The W3C and XQuery · That paper I cited above is my contribution to a workshop the W3C held back in 1998 on the general subject of how to query XML. The Element Sets approach was quickly passed over as being too simple to be interesting, in favor of the approach that has led to W3C’s massive, years-long XML Query activity. On November 12th, this group went to “Last Call” on its draft specifications. They comprise eight documents, in aggregate many hundreds of pages long, and are remarkably ambitious and complex.
The basic idea, back when they got started, was to take XPath, a little language originally invented for XSLT to select pieces of XML documents, and use that as the basis for a general-purpose query facility.

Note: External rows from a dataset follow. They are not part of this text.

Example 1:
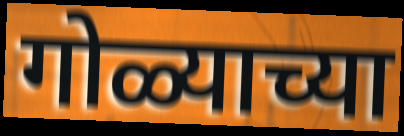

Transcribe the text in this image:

गोळ्याच्या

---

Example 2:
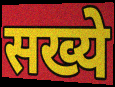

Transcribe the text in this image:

सख्ये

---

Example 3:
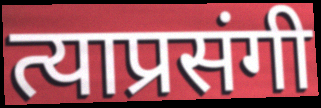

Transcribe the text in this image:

त्याप्रसंगी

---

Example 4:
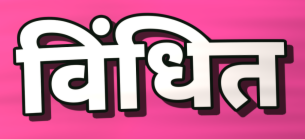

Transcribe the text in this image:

विंधित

Along the way, they decided to build in a generalized type query engine, not just for the kind of numbers and dates described above, but so you can do queries such as “Find me anything which matches the XML Schema type named extended-abstract or any type derived from that”—one consequence is that XQuery is joined at the hip to XML Schema.
I’m the wrong person to go to for an opinion on XQuery; sometime a year or more ago I became uncomfortable with several aspects of the project, including its sprawling scope and tight XML-Schema integration. I submitted a lengthy and detailed body of feedback on an earlier set of working drafts, with many specific suggestions for how they might address these issues. I will say nothing about the response to my input except that, all these months later, I am still deeply angry and have no intention wasting any further time in reviewing or commenting on their drafts.

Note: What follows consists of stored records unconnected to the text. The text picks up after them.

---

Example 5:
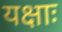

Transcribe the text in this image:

यक्षाः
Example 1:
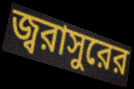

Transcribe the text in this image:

জ্বরাসুরের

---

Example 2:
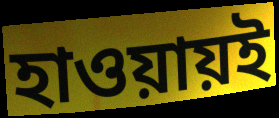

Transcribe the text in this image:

হাওয়ায়ই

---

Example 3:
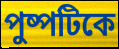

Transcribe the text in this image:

পুষ্পটিকে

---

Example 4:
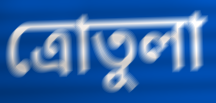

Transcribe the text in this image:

ত্রোতুলা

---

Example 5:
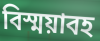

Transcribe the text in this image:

বিস্ময়াবহ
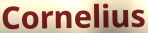
Cornelius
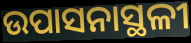
ଉପାସନାସ୍ଥଳୀ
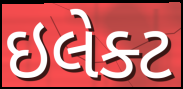
ઇલેક્ટ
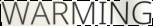
WARMING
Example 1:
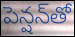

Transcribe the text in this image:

పెన్షన్‌తో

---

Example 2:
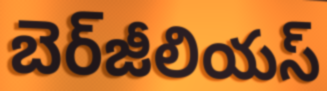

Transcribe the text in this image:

బెర్‌జీలియస్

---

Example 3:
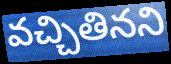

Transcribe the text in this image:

వచ్చితినని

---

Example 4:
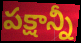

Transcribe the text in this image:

పక్షాన్నీ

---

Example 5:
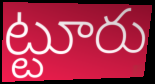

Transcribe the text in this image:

ట్టూరు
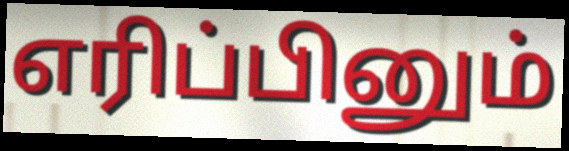
எரிப்பினும்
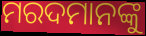
ମରଦମାନଙ୍କୁ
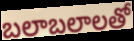
బలాబలాలతో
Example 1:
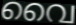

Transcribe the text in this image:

വൈ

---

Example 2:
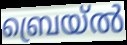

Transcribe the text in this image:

ബ്രെയ്ൽ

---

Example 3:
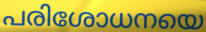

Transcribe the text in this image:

പരിശോധനയെ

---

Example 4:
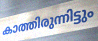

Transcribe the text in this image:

കാത്തിരുന്നിട്ടും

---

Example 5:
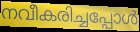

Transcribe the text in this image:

നവീകരിച്ചപ്പോൾ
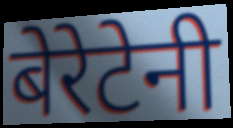
बेरेटेनी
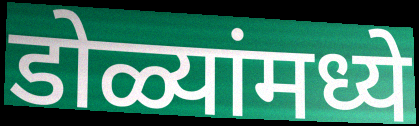
डोळ्यांमध्ये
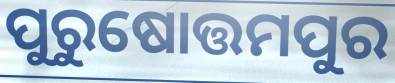
ପୁରୁଷୋତ୍ତମପୁର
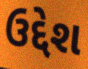
ઉદ્દેશ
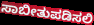
ಸಾಬೀತುಪಡಿಸಲಿ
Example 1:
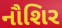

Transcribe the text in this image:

In fairness, many people are quite positive on XQuery, and building an XML-savvy query facility with XPath as a basis feels like it ought to be a good idea, and the group has lots of smart people in it and there are implementations; so maybe I’m wrong and everything’s just fine. The marketplace will eventually judge.
SQLX · In parallel to the W3C activity, and with some of the same people participating, the SQL community has been doing work on extensions for XML. It’s called SQL/XML and is being prepared by the “SQL X Group” and is intended for ratification by INCITS H2. Unfortunately, the SQL/X Website is down as I write this while they build defenses against a determined denial-of-service attack. Fortunately, there’s what seems to be a pretty good overview in Oracle-land, a page that discusses SQL/XML and XQuery.
I’ve been to one SQL/XML presentation by the redoubtable Jim Melton, who’s pretty central to SQL as a whole, and the whole effort seemed sensible for those whose worldview is SQL-centric (that’s a lot of people). As I said, the marketplace will sort all these experimental science projects out and, looking back in a few years, the right answer will always have been obvious.
We Don’t Know the Answer · In case it’s not obvious, we haven’t figured out what the right way to search XML is. It’s worse than that, here’s a list of the things that we don’t know:
Whether there’s going to be a lot of XML around in repositories to search. XML these days is more used in interchange rather than archival applications.
Whether the rewards to be found in enhancing search based on XML’s flexible, dynamic structure are great enough to justify the cost of building search systems that can deal with XML’s flexible, dynamic structure.
If there is a lot of XML around to be searched, and if people actually want to make the effort to use the structure to support searching, which kind of approach—minimal like Element sets, SQL-integrated, or the brave new world of XQuery—will prove to be the winner.